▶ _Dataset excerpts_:
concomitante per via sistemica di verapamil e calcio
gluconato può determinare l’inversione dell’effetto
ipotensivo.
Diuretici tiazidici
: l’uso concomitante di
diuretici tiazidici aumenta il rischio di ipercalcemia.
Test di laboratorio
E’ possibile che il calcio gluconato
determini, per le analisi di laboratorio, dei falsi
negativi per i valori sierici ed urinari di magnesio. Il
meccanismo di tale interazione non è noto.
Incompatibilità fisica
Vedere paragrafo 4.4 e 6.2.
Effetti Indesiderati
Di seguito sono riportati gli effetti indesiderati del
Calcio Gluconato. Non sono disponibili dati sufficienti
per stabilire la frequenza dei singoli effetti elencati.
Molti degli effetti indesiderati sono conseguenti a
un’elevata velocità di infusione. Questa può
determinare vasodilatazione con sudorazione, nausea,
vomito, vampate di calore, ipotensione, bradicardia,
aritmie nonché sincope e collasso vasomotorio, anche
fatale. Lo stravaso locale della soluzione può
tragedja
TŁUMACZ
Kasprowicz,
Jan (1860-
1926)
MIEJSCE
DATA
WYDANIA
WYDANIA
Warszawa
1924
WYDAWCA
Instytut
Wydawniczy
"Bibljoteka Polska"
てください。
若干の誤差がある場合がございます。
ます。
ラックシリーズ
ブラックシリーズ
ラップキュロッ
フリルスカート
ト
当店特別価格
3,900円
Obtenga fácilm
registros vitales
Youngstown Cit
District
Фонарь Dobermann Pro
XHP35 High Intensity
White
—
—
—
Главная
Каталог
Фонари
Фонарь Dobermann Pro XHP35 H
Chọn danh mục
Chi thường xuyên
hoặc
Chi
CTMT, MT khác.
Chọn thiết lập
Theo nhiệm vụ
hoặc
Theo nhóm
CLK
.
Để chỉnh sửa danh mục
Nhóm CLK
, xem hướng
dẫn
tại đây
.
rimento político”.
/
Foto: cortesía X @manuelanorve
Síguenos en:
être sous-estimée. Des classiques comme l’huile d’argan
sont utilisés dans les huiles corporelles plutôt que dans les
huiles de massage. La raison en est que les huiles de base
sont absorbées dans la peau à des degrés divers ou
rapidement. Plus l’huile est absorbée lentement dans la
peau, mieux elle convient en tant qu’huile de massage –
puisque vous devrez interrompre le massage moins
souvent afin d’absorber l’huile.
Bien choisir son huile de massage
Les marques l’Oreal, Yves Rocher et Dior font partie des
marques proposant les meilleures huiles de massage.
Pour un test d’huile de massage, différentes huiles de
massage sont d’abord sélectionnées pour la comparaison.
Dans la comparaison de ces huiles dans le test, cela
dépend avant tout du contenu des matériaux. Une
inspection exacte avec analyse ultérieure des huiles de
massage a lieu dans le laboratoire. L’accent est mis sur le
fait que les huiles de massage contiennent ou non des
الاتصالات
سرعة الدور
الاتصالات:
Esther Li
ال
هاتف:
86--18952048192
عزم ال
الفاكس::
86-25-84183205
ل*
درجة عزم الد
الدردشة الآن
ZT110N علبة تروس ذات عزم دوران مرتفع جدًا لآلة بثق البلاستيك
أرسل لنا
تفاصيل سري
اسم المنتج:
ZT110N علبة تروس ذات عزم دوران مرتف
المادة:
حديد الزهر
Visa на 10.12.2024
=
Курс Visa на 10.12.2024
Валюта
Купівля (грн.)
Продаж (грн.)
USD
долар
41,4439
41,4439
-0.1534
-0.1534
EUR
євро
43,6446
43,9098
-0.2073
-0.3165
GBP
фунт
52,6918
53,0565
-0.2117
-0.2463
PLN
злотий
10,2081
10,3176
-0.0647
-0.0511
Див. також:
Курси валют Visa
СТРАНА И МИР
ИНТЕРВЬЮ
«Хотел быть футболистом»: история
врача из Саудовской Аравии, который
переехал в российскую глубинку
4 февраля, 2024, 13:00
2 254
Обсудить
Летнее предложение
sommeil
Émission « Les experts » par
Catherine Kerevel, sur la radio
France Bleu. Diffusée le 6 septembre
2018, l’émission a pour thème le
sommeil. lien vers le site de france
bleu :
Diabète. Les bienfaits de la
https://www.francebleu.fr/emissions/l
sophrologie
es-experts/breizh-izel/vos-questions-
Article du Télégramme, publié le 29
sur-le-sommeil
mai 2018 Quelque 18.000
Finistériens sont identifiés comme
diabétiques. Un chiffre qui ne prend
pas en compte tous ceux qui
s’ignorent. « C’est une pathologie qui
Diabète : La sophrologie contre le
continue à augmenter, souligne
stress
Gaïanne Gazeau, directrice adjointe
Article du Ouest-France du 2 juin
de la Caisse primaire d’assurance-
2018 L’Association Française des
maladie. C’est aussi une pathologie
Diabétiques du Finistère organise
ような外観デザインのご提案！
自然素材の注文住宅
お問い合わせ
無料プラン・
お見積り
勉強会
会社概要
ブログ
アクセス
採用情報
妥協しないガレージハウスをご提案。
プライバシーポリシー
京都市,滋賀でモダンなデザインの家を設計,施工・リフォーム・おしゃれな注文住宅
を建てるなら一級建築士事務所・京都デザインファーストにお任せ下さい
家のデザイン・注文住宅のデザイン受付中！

▶ _THE PROBLEM_:
Your task is to transcribe all of the entries word for word.

▶ _REPLY TO THE TASK_:
concomitante per via sistemica di verapamil e calcio
gluconato può determinare l’inversione dell’effetto
ipotensivo.
Diuretici tiazidici
: l’uso concomitante di
diuretici tiazidici aumenta il rischio di ipercalcemia.
Test di laboratorio
E’ possibile che il calcio gluconato
determini, per le analisi di laboratorio, dei falsi
negativi per i valori sierici ed urinari di magnesio. Il
meccanismo di tale interazione non è noto.
Incompatibilità fisica
Vedere paragrafo 4.4 e 6.2.
Effetti Indesiderati
Di seguito sono riportati gli effetti indesiderati del
Calcio Gluconato. Non sono disponibili dati sufficienti
per stabilire la frequenza dei singoli effetti elencati.
Molti degli effetti indesiderati sono conseguenti a
un’elevata velocità di infusione. Questa può
determinare vasodilatazione con sudorazione, nausea,
vomito, vampate di calore, ipotensione, bradicardia,
aritmie nonché sincope e collasso vasomotorio, anche
fatale. Lo stravaso locale della soluzione può
tragedja
TŁUMACZ
Kasprowicz,
Jan (1860-
1926)
MIEJSCE
DATA
WYDANIA
WYDANIA
Warszawa
1924
WYDAWCA
Instytut
Wydawniczy
"Bibljoteka Polska"
てください。
若干の誤差がある場合がございます。
ます。
ラックシリーズ
ブラックシリーズ
ラップキュロッ
フリルスカート
ト
当店特別価格
3,900円
Obtenga fácilm
registros vitales
Youngstown Cit
District
Фонарь Dobermann Pro
XHP35 High Intensity
White
—
—
—
Главная
Каталог
Фонари
Фонарь Dobermann Pro XHP35 H
Chọn danh mục
Chi thường xuyên
hoặc
Chi
CTMT, MT khác.
Chọn thiết lập
Theo nhiệm vụ
hoặc
Theo nhóm
CLK
.
Để chỉnh sửa danh mục
Nhóm CLK
, xem hướng
dẫn
tại đây
.
rimento político”.
/
Foto: cortesía X @manuelanorve
Síguenos en:
être sous-estimée. Des classiques comme l’huile d’argan
sont utilisés dans les huiles corporelles plutôt que dans les
huiles de massage. La raison en est que les huiles de base
sont absorbées dans la peau à des degrés divers ou
rapidement. Plus l’huile est absorbée lentement dans la
peau, mieux elle convient en tant qu’huile de massage –
puisque vous devrez interrompre le massage moins
souvent afin d’absorber l’huile.
Bien choisir son huile de massage
Les marques l’Oreal, Yves Rocher et Dior font partie des
marques proposant les meilleures huiles de massage.
Pour un test d’huile de massage, différentes huiles de
massage sont d’abord sélectionnées pour la comparaison.
Dans la comparaison de ces huiles dans le test, cela
dépend avant tout du contenu des matériaux. Une
inspection exacte avec analyse ultérieure des huiles de
massage a lieu dans le laboratoire. L’accent est mis sur le
fait que les huiles de massage contiennent ou non des
الاتصالات
سرعة الدور
الاتصالات:
Esther Li
ال
هاتف:
86--18952048192
عزم ال
الفاكس::
86-25-84183205
ل*
درجة عزم الد
الدردشة الآن
ZT110N علبة تروس ذات عزم دوران مرتفع جدًا لآلة بثق البلاستيك
أرسل لنا
تفاصيل سري
اسم المنتج:
ZT110N علبة تروس ذات عزم دوران مرتف
المادة:
حديد الزهر
Visa на 10.12.2024
=
Курс Visa на 10.12.2024
Валюта
Купівля (грн.)
Продаж (грн.)
USD
долар
41,4439
41,4439
-0.1534
-0.1534
EUR
євро
43,6446
43,9098
-0.2073
-0.3165
GBP
фунт
52,6918
53,0565
-0.2117
-0.2463
PLN
злотий
10,2081
10,3176
-0.0647
-0.0511
Див. також:
Курси валют Visa
СТРАНА И МИР
ИНТЕРВЬЮ
«Хотел быть футболистом»: история
врача из Саудовской Аравии, который
переехал в российскую глубинку
4 февраля, 2024, 13:00
2 254
Обсудить
Летнее предложение
sommeil
Émission « Les experts » par
Catherine Kerevel, sur la radio
France Bleu. Diffusée le 6 septembre
2018, l’émission a pour thème le
sommeil. lien vers le site de france
bleu :
Diabète. Les bienfaits de la
https://www.francebleu.fr/emissions/l
sophrologie
es-experts/breizh-izel/vos-questions-
Article du Télégramme, publié le 29
sur-le-sommeil
mai 2018 Quelque 18.000
Finistériens sont identifiés comme
diabétiques. Un chiffre qui ne prend
pas en compte tous ceux qui
s’ignorent. « C’est une pathologie qui
Diabète : La sophrologie contre le
continue à augmenter, souligne
stress
Gaïanne Gazeau, directrice adjointe
Article du Ouest-France du 2 juin
de la Caisse primaire d’assurance-
2018 L’Association Française des
maladie. C’est aussi une pathologie
Diabétiques du Finistère organise
ような外観デザインのご提案！
自然素材の注文住宅
お問い合わせ
無料プラン・
お見積り
勉強会
会社概要
ブログ
アクセス
採用情報
妥協しないガレージハウスをご提案。
プライバシーポリシー
京都市,滋賀でモダンなデザインの家を設計,施工・リフォーム・おしゃれな注文住宅
を建てるなら一級建築士事務所・京都デザインファーストにお任せ下さい
家のデザイン・注文住宅のデザイン受付中！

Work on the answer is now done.